Big news in the information management world today – Autonomy announced it will acquire Interwoven for $775 million.

Since 2005, Autonomy has acquired technology for search (Verity), archiving (ZANTAZ), and records management (Meridio). With Interwoven, Autonomy gains a technology foothold where it was previously weakest -- at the point where digital content gets created, captured, and managed. Yet knowing Autonomy, it’s likely after Interwoven’s solid customer base in several niche market segments: law firms and customer-facing media, entertainment, and commerce Web sites. All of these Interwoven customers had better prepare for a knock on the door from Autonomy reps prepared to sell them on the virtues of extracting “meaning” from their digital information (using Autonomy IDOL, of course).

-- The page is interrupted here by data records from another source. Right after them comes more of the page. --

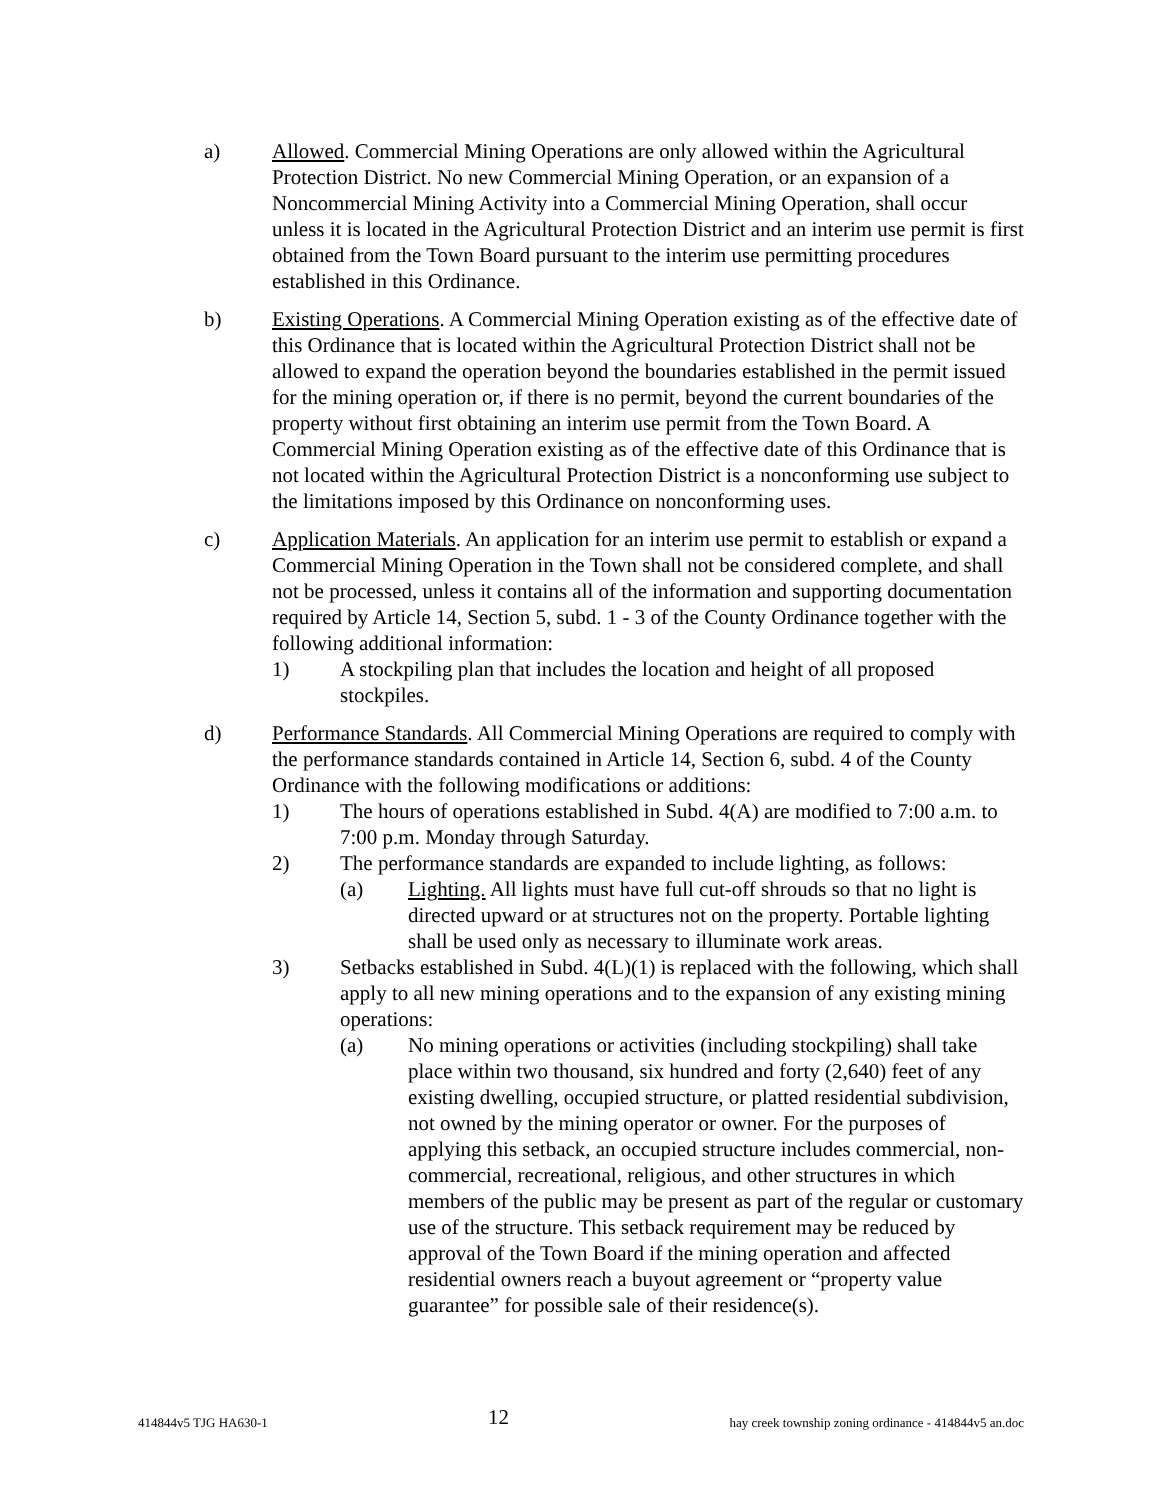a) Allowed. Commercial Mining Operations are only allowed within the Agricultural Protection District. No new Commercial Mining Operation, or an expansion of a Noncommercial Mining Activity into a Commercial Mining Operation, shall occur unless it is located in the Agricultural Protection District and an interim use permit is first obtained from the Town Board pursuant to the interim use permitting procedures established in this Ordinance.
b) Existing Operations. A Commercial Mining Operation existing as of the effective date of this Ordinance that is located within the Agricultural Protection District shall not be allowed to expand the operation beyond the boundaries established in the permit issued for the mining operation or, if there is no permit, beyond the current boundaries of the property without first obtaining an interim use permit from the Town Board. A Commercial Mining Operation existing as of the effective date of this Ordinance that is not located within the Agricultural Protection District is a nonconforming use subject to the limitations imposed by this Ordinance on nonconforming uses.
c) Application Materials. An application for an interim use permit to establish or expand a Commercial Mining Operation in the Town shall not be considered complete, and shall not be processed, unless it contains all of the information and supporting documentation required by Article 14, Section 5, subd. 1 - 3 of the County Ordinance together with the following additional information:
1) A stockpiling plan that includes the location and height of all proposed stockpiles.
d) Performance Standards. All Commercial Mining Operations are required to comply with the performance standards contained in Article 14, Section 6, subd. 4 of the County Ordinance with the following modifications or additions:
1) The hours of operations established in Subd. 4(A) are modified to 7:00 a.m. to 7:00 p.m. Monday through Saturday.
2) The performance standards are expanded to include lighting, as follows:
(a) Lighting. All lights must have full cut-off shrouds so that no light is directed upward or at structures not on the property. Portable lighting shall be used only as necessary to illuminate work areas.
3) Setbacks established in Subd. 4(L)(1) is replaced with the following, which shall apply to all new mining operations and to the expansion of any existing mining operations:
(a) No mining operations or activities (including stockpiling) shall take place within two thousand, six hundred and forty (2,640) feet of any existing dwelling, occupied structure, or platted residential subdivision, not owned by the mining operator or owner. For the purposes of applying this setback, an occupied structure includes commercial, non-commercial, recreational, religious, and other structures in which members of the public may be present as part of the regular or customary use of the structure. This setback requirement may be reduced by approval of the Town Board if the mining operation and affected residential owners reach a buyout agreement or “property value guarantee” for possible sale of their residence(s).
414844v5 TJG HA630-1 12 hay creek township zoning ordinance - 414844v5 an.doc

Enterprise search and enterprise content management are two sides of a coin. Both are necessary to create, manage, store, find and analyze information. Yet information workers still generate an enormous amount of content in word processing applications and distribute it via email. Content created in this way is difficult to manage and control as well as difficult to find. The high price Microsoft paid for FAST Search and Transfer last year was based in part on the expected value of combining the two sides of the coin — to tightly integrate search and classification capabilities at the point where content is created and accessed. Autonomy brings more sophisticated — and much needed — archiving and records management capabilities to this picture.